Goaltending is arguably the most vital asset to an NHL team’s roster. It is being proven time and time again this playoff season.
Just look at the Montreal Canadiens; they did not get to the Eastern Conference Finals with a 21st ranked scoring unit. How about those Los Angeles Kings? Again, they are proving that they can raise the cup on the back of Jonathan Quick, who has them one win away from a date with the Chicago Blackhawks in the Western Conference Finals. It is hard to think that their 26th-ranked scoring unit got them this far.
There is no taking away from the importance of a starting goaltender, but the backup is just as important. In their series with the Kings, backup John Gibson has kept his Anaheim Ducks teammates afloat. Who could forget the carousel of backups that helped the Minnesota Wild earn a playoff spot this year?
When the Philadelphia Flyers brought Ray Emery back for his second stint this past season, they did so under a one-year deal with the probable intentions that he would be the backup to Steve Mason. Emery had plenty of time to prepare the right mindset for the season. While he did do everything he could, the Flyers shouldn’t even think twice about letting him go this time.
It looked as if the Flyers were getting an absolute bargain when they signed him. With a 17-1 record the previous season as well as a ring, it was hard not to be excited about the deal. In the end, though, the orange and black got exactly what they paid for — mediocrity.
Emery’s overall performance was borderline junior league. He posted a 9-12-2 record alongside a .903 save percentage and a 2.96 GAA. In his short playoff stint, he went 1-2 with a .888 save percentage and horrendous 3.49 GAA. Some even blame the Flyers’ first round loss on Emery’s missed opportunities.
Emery gave up four or more goals in nine of the contests he took part in this past season. Four of his 12 losses were against teams in the NHL’s bottom 10 for goals per game and five of his nine wins came against the same bunch.

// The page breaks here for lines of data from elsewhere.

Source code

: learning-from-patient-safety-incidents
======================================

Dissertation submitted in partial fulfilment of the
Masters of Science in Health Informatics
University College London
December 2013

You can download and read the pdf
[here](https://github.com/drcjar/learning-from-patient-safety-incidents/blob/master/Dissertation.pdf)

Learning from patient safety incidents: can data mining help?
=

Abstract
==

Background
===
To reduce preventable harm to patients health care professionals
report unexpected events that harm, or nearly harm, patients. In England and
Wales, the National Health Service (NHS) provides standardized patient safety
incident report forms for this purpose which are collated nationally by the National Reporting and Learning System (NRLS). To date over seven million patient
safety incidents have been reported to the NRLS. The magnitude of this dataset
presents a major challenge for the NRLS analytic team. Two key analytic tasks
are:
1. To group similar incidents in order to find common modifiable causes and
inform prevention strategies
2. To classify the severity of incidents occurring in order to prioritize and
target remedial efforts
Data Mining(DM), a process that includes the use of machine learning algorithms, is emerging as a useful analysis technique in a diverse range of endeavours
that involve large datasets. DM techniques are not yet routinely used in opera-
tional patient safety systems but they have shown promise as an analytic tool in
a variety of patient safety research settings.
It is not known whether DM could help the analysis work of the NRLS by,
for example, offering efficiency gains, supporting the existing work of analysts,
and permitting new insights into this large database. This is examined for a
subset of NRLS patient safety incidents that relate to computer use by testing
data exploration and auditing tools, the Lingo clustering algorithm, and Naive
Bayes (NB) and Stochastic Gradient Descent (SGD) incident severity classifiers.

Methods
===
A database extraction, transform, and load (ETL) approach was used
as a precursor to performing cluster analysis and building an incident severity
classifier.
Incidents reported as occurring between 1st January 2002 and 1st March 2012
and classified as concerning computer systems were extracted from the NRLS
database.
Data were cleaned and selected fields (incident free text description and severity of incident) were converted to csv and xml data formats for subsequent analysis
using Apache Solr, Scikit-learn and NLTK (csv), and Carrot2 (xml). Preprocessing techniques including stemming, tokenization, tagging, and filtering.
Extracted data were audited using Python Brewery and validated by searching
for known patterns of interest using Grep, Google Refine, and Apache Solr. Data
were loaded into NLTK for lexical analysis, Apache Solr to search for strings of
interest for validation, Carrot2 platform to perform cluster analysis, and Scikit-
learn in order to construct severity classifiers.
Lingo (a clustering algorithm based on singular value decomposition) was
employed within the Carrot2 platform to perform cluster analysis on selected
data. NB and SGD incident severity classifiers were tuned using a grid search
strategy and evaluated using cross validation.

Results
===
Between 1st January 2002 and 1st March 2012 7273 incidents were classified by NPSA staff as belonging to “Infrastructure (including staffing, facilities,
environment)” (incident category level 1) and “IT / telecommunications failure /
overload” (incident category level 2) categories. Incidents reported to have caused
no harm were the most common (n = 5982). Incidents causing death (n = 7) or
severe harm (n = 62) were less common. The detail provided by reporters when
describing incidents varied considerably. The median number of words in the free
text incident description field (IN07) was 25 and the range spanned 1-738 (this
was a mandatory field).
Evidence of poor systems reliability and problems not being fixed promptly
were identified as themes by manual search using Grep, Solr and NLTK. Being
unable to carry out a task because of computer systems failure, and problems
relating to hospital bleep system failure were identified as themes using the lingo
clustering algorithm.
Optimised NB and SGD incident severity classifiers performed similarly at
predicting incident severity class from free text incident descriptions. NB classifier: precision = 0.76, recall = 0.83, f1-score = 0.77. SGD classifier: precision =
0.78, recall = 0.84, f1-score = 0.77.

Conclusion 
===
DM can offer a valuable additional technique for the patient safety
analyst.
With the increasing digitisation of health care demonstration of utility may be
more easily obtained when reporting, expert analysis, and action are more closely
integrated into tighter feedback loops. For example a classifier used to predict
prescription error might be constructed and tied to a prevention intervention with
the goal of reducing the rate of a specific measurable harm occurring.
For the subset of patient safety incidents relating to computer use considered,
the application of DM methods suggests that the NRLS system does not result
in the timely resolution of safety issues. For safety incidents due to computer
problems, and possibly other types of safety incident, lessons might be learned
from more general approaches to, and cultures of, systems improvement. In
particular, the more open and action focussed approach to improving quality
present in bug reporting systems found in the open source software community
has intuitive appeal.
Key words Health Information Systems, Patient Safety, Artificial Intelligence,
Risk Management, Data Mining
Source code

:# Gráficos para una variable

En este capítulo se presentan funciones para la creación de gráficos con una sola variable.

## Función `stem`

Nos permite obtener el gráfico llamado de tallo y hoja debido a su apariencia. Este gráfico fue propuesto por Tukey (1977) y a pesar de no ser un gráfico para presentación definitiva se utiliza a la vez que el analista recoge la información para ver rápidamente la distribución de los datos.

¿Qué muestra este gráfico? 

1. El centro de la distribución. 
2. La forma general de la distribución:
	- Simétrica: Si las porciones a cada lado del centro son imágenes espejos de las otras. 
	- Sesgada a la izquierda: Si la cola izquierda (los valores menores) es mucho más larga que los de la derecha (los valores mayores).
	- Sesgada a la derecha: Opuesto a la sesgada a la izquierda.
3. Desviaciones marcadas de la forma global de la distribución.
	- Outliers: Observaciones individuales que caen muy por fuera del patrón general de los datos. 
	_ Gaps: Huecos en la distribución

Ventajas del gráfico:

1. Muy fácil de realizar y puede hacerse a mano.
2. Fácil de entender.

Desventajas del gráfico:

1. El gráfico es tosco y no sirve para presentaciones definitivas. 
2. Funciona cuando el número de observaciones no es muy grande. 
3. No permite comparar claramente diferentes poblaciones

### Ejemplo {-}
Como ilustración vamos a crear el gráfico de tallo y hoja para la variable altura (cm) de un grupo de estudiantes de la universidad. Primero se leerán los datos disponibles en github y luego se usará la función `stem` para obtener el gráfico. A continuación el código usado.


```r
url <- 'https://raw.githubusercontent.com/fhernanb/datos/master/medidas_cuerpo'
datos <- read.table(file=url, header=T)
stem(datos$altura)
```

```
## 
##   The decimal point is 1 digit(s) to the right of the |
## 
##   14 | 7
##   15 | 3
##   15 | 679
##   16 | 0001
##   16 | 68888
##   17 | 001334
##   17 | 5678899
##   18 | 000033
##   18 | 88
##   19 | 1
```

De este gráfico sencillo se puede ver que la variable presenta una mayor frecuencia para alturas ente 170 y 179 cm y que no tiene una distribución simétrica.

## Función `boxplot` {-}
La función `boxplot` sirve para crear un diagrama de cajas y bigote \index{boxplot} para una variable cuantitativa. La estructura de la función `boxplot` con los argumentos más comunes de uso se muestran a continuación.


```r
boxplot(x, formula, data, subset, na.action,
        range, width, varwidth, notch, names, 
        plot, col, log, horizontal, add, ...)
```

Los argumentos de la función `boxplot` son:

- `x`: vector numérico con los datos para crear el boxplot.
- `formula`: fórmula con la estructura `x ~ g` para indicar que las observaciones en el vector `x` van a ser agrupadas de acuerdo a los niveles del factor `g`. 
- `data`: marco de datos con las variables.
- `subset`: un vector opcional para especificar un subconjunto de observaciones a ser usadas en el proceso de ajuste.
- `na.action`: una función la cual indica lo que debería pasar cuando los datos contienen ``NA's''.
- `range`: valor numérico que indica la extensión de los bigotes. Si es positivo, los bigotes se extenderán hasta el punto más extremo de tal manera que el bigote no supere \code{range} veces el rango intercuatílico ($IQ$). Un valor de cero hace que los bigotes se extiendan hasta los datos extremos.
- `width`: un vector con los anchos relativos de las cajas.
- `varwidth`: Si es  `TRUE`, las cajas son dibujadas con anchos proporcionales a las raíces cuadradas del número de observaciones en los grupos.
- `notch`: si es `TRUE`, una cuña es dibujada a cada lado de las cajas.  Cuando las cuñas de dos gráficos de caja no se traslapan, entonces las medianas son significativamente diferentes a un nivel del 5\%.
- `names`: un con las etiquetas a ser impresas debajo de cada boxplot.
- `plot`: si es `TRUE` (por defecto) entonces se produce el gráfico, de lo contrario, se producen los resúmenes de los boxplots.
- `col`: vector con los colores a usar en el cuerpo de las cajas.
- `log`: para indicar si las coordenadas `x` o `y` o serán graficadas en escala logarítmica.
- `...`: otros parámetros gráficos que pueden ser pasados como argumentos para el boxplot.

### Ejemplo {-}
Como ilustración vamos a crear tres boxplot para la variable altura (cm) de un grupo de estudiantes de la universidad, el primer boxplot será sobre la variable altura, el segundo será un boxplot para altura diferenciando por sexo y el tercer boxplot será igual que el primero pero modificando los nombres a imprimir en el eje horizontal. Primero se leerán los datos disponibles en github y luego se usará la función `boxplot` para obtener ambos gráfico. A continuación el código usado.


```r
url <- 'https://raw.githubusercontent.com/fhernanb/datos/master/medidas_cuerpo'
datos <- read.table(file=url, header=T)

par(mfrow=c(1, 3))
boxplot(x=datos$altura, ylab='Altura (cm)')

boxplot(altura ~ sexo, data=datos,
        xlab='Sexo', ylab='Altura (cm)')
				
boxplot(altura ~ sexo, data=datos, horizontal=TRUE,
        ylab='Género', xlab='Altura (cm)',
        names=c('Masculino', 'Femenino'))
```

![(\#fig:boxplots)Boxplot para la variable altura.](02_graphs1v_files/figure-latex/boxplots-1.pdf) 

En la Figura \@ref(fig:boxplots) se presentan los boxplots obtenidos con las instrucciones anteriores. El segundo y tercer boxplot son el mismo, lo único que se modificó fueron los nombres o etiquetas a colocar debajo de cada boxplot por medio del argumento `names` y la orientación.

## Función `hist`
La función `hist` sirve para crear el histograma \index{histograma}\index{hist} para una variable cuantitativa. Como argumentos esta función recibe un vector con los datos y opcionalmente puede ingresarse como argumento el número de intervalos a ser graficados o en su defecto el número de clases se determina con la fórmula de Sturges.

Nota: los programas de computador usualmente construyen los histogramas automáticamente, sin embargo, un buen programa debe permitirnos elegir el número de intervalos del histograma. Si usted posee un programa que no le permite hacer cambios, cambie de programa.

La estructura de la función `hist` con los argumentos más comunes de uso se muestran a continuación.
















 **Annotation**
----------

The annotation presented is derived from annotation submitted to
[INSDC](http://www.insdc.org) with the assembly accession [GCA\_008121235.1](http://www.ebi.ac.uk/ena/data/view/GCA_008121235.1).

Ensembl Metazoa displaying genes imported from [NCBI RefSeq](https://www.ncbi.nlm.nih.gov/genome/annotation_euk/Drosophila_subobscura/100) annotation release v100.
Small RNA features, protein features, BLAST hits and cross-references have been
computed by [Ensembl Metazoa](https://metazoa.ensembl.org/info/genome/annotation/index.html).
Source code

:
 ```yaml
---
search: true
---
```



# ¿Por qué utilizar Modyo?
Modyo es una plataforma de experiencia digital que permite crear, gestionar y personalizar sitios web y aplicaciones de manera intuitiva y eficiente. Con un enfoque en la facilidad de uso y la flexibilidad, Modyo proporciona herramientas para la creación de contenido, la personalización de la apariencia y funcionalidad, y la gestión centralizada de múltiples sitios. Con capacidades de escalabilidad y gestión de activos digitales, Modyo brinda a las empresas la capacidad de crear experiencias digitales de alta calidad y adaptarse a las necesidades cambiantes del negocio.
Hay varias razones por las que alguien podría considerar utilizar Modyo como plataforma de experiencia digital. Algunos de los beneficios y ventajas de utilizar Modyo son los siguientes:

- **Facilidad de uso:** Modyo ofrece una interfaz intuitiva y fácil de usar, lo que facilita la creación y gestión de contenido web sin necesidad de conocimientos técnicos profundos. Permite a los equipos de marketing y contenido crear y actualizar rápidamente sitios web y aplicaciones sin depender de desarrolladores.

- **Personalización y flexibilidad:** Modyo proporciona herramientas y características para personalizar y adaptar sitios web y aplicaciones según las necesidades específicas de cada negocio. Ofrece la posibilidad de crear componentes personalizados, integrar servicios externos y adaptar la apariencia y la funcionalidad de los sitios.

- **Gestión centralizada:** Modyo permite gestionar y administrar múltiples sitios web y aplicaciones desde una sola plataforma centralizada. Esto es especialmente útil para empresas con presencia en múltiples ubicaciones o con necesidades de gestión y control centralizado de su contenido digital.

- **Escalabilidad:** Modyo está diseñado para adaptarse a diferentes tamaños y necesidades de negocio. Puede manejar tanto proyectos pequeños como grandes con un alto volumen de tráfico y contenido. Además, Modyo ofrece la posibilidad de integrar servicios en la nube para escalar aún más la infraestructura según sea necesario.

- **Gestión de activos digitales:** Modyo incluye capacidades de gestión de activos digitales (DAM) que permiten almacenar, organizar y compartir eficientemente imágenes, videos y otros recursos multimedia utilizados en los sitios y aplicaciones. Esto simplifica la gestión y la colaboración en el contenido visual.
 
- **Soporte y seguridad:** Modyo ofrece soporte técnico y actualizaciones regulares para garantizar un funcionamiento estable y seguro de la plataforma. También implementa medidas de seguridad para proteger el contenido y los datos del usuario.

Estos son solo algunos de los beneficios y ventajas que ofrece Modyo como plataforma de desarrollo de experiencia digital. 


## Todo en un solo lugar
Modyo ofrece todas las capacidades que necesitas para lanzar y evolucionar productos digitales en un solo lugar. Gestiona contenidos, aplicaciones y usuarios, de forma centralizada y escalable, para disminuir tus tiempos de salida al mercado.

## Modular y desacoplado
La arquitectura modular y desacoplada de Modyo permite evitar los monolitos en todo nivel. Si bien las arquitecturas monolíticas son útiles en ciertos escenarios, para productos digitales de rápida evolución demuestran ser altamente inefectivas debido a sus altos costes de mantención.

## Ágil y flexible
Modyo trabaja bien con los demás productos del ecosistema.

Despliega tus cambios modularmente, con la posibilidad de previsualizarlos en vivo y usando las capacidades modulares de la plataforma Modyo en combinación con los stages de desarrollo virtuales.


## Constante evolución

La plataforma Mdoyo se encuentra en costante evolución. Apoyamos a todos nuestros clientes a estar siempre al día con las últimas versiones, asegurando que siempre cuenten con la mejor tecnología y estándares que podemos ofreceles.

The Flyers have a lot to address this offseason. They have speed issues, defensive issues and size issues, but come July 1, they will officially only have one goalie signed; and that’s another issue they must take care of.
There are plenty of potential candidates to succeed Emery as the backup goalie in Philly, but it is highly unlikely that the Flyers will be able to bring in any of the younger guys at the price both parties are looking to lay on the table, so you can count out guys like Brian Elliot and Jonas Gustavsson. However, as Emery proved, the age is not a factor.
At 38 years old, Evgeni Nabakov had a better starting campaign for the New York Islanders than Emery did a backup. He managed to finish with a 2.74 GAA and .905 save percentage. Those numbers are not a world’s difference when compared to Emery’s, but considering he played with one of the worst defenses in the league in front of him, you have to give him a little more credit than what those numbers show. The Islanders finished 28th in the league last season for goals given up per game (3.18).
If Philadelphia can sweet talk its way into changing the mind of Jean-Sebastien Giguere, who says he intends on retiring this summer, he too would make a great fit as a back up in Philly. At 36 years old — again, older than Emery — he managed to up a 2.62 GAA and a .913 save percentage as the primary backup with the Colorado Avalanche last season.
Finding a backup goalie is not the primary focus for the Flyers heading into this offseason, and it should not be at any point. However, it is an issue they will want to have right beside the defensive plans. Getting the right guy to back up Mason can happen, but it would have to happen fairly early.